In recent years, corporate tweets have became more than just posts advertising products and deals.
In August supermarket giants Aldi and Lidl had a good-humoured twitter spat which was shared almost 3,000 times when one social media user asked which was the better supermarket.
The two supermarket’s responded using memes and gifs including a dance-off challenge.
But there have also been countless examples of failed attempts at social media marketing.
In October, Saudi Arabian Twitter users called for a boycott of Pizza Hut after the restaurant’s Twitter account published an advertisement which appeared to mock people with a speech impediment.
The advert began with the hashtag #Global_Day_of_Stammering and introduced an offer for pizza, but punctuated the accompanying message with repeated letters and syllables to mimic a stammer or stutter.
Pizza Hut deleted the offending tweet and apologised but by then the hashtag #I_am_boycotting_Pizza_Hut had been used more than 48,000 times.

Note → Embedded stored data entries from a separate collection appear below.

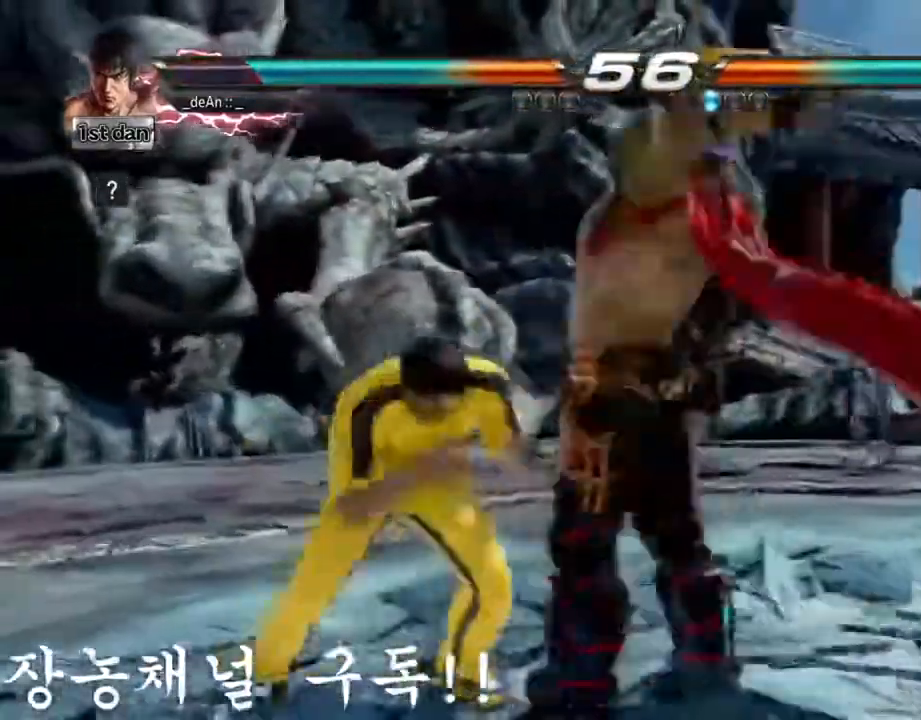
Gameplay with a controller (arcade stick); each line is a JSON object with the inputs held at the frame after it. "events" lists button and stick changes between this image and that frame as [ms after this image, input, new state], when the widget could be followed in between. Not read: L3 R3.
{"buttons": [], "left_stick": "center", "events": [[467, "left_stick", "center"]]}
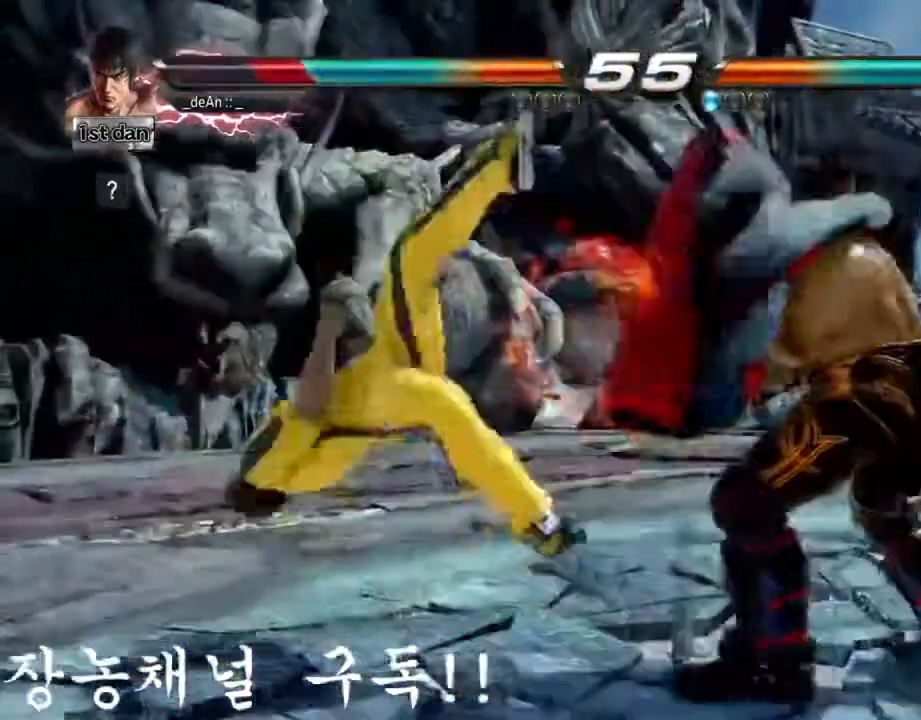
{"buttons": [], "left_stick": "center", "events": []}
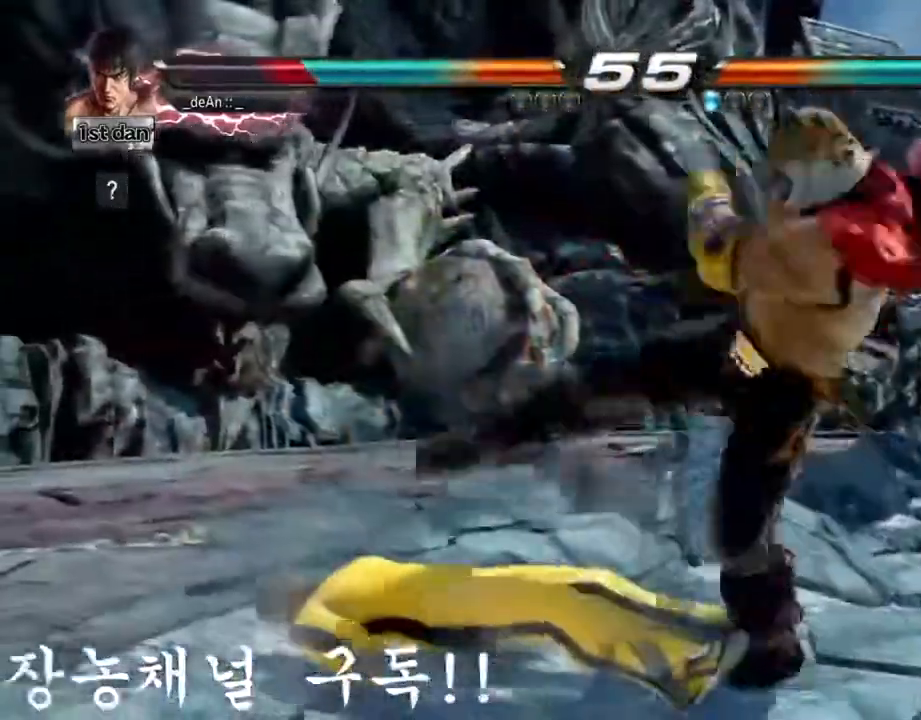
{"buttons": ["CIRCLE"], "left_stick": "center", "events": [[317, "CIRCLE", "down"], [433, "CIRCLE", "up"], [483, "CIRCLE", "down"]]}
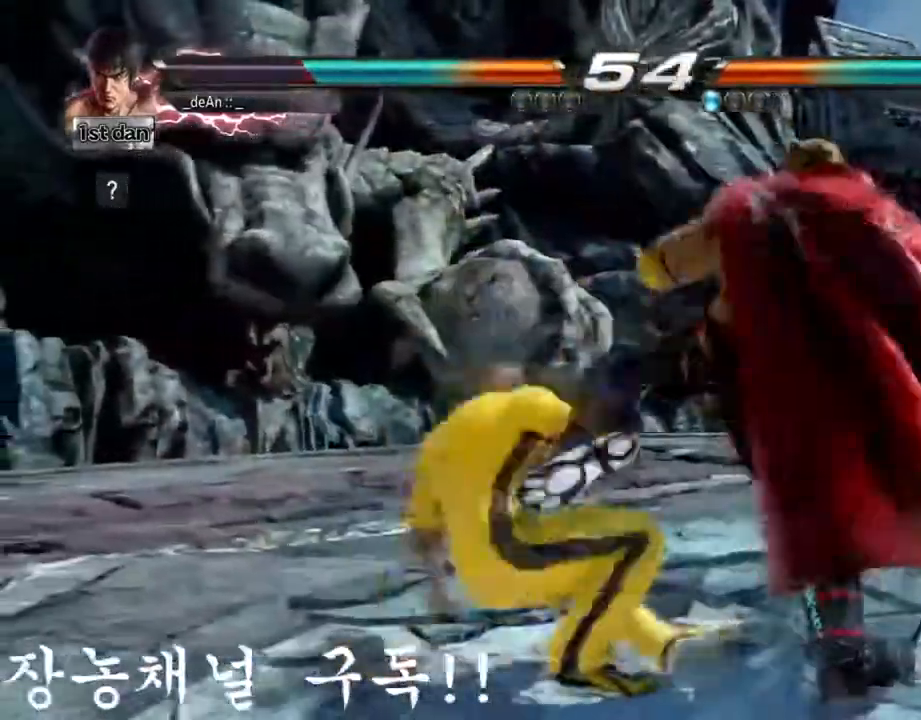
{"buttons": [], "left_stick": "center", "events": [[67, "CIRCLE", "up"], [117, "CIRCLE", "down"], [401, "CIRCLE", "up"]]}
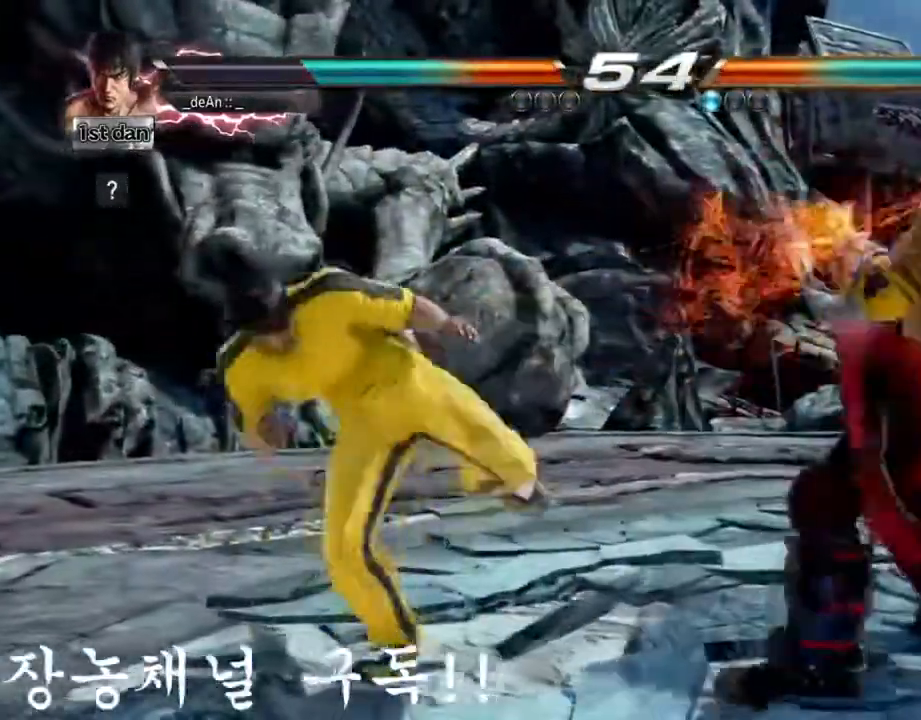
{"buttons": [], "left_stick": "left", "events": [[183, "left_stick", "left"], [250, "left_stick", "center"], [317, "left_stick", "left"]]}
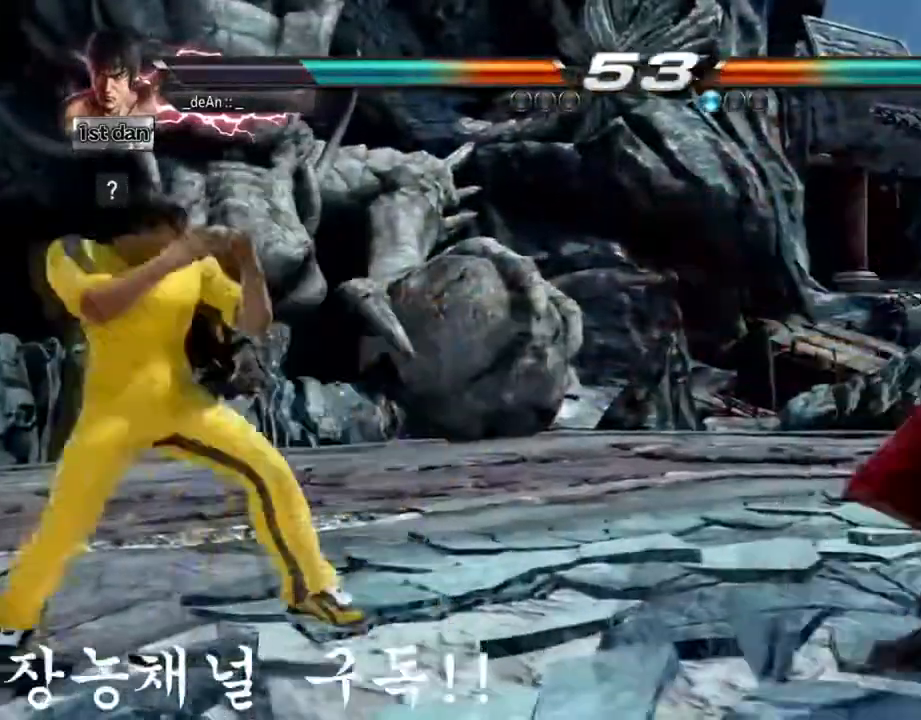
{"buttons": [], "left_stick": "center"}
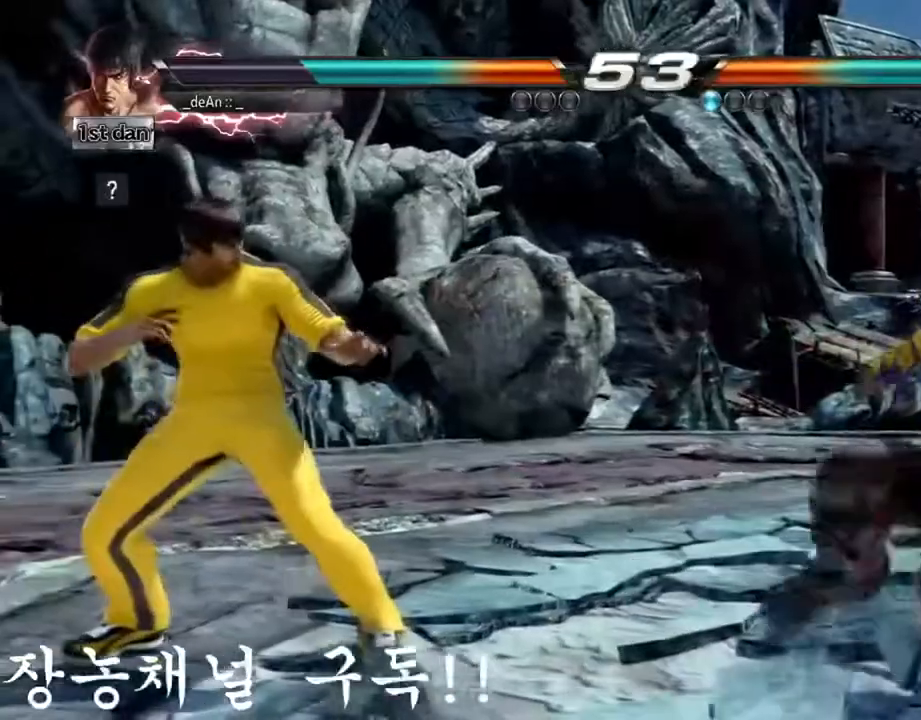
{"buttons": [], "left_stick": "down-left"}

In December 2017, Poundland posted its Christmas advertising campaign on Twitter showing images of a toy elf in suggestive poses.
The campaign divided opinion on Twitter, with some praising it as “brilliant”, others damning it as “outdated misogyny”.
While perhaps not as damaging, but returning to fast food, Google promised to amend its burger emoji after people were confounded by where the slice of cheese was placed.